PROBLEM
Give back, exactly and with nothing else, the lines running from the one that contains "left eye: (431, 122)" to the end of the entries below; do not include pictures.

DATA FOR THIS EXERCISE
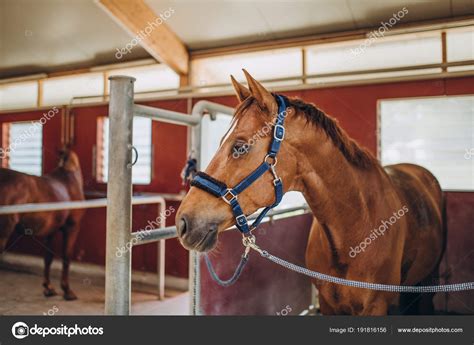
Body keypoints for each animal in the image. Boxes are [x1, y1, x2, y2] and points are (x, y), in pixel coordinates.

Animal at [0, 147, 84, 298]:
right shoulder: (72, 228)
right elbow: (66, 256)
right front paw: (67, 290)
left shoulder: (51, 231)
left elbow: (48, 258)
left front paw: (48, 288)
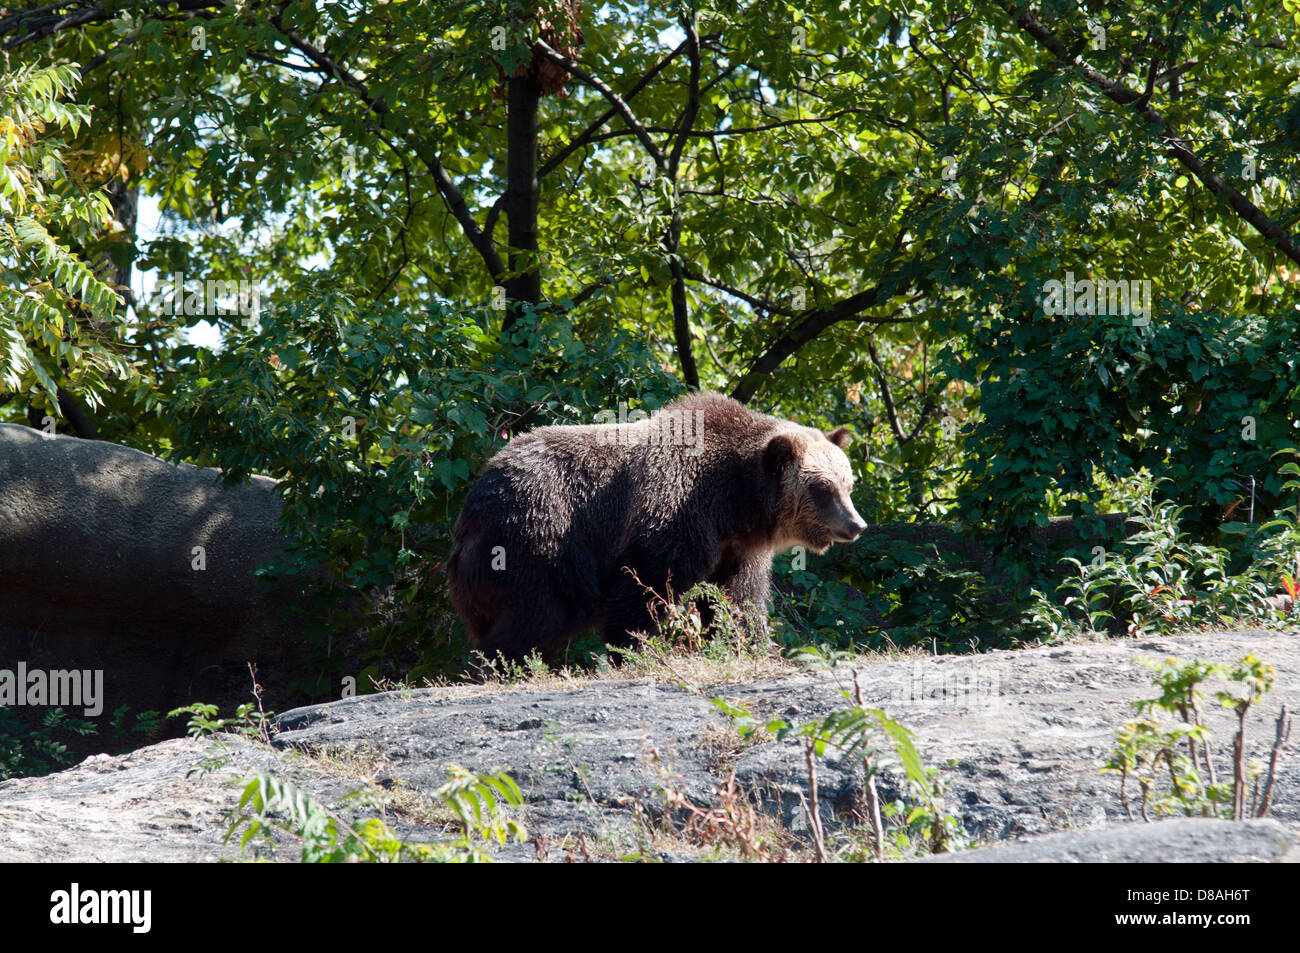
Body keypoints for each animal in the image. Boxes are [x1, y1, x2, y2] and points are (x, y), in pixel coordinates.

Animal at [447, 390, 863, 657]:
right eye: (823, 488)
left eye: (848, 483)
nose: (857, 525)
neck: (734, 501)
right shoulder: (674, 510)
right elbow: (645, 585)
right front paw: (634, 647)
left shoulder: (735, 549)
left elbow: (739, 598)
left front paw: (755, 645)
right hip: (540, 530)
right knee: (540, 609)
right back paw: (498, 660)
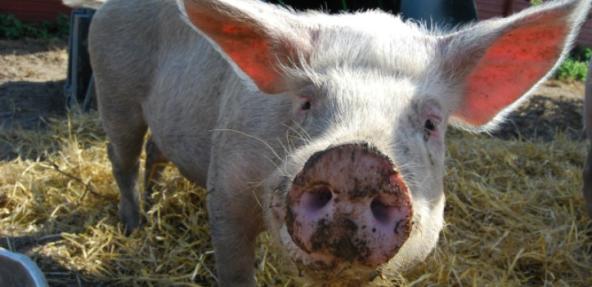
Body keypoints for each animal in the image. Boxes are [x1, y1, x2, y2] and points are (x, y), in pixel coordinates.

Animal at [62, 0, 588, 286]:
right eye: (307, 102)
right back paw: (134, 225)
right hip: (114, 92)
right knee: (122, 158)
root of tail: (105, 9)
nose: (355, 159)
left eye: (431, 122)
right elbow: (234, 267)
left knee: (155, 154)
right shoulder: (226, 186)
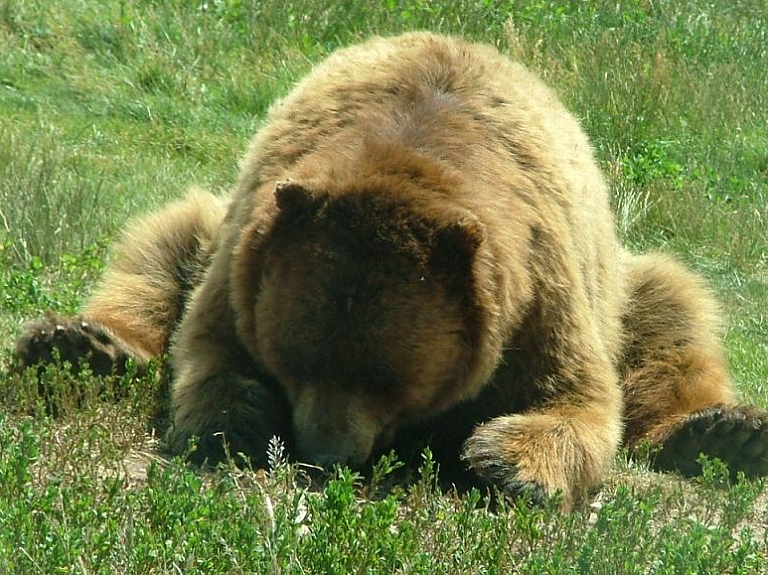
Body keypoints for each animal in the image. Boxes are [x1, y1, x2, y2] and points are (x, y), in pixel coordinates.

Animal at [15, 32, 768, 508]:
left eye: (387, 378)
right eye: (295, 361)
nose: (325, 453)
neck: (413, 150)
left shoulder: (537, 291)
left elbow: (576, 397)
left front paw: (504, 459)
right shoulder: (245, 254)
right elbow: (208, 351)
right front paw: (243, 416)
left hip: (623, 287)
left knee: (673, 310)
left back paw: (726, 431)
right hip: (212, 226)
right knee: (161, 244)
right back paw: (78, 342)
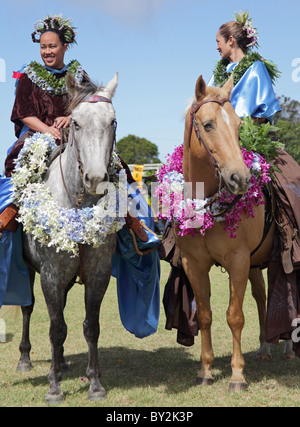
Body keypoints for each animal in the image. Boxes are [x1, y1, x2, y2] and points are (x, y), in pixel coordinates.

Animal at [17, 72, 119, 402]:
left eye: (113, 121)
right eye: (74, 122)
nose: (96, 178)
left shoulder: (99, 273)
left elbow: (91, 326)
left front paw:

RESULT FOR THIS TASK
left eye: (431, 122)
right elbow: (234, 267)
left knee: (155, 154)
right shoulder: (226, 186)
Body keypoints for each animal in the image. Boxes are [x1, y1, x2, y2] and points are (x, y), in pixel coordinates.

Animal at [15, 32, 768, 508]:
left eye: (387, 378)
right eye: (295, 361)
nose: (325, 453)
neck: (413, 150)
left shoulder: (537, 291)
left elbow: (576, 397)
left front paw: (504, 459)
right shoulder: (245, 254)
right elbow: (208, 351)
right front paw: (243, 416)
left hip: (623, 287)
left knee: (673, 310)
left back paw: (726, 431)
right hip: (212, 226)
right knee: (161, 244)
right back paw: (78, 342)
Body keypoints for each animal in the image. Boxes are [x1, y1, x2, y2] and points are (x, y), in pixel coordinates.

Animal at [17, 72, 119, 402]:
left eye: (113, 121)
right eye: (74, 122)
nose: (96, 178)
left shoulder: (99, 273)
left elbow: (91, 326)
left front paw:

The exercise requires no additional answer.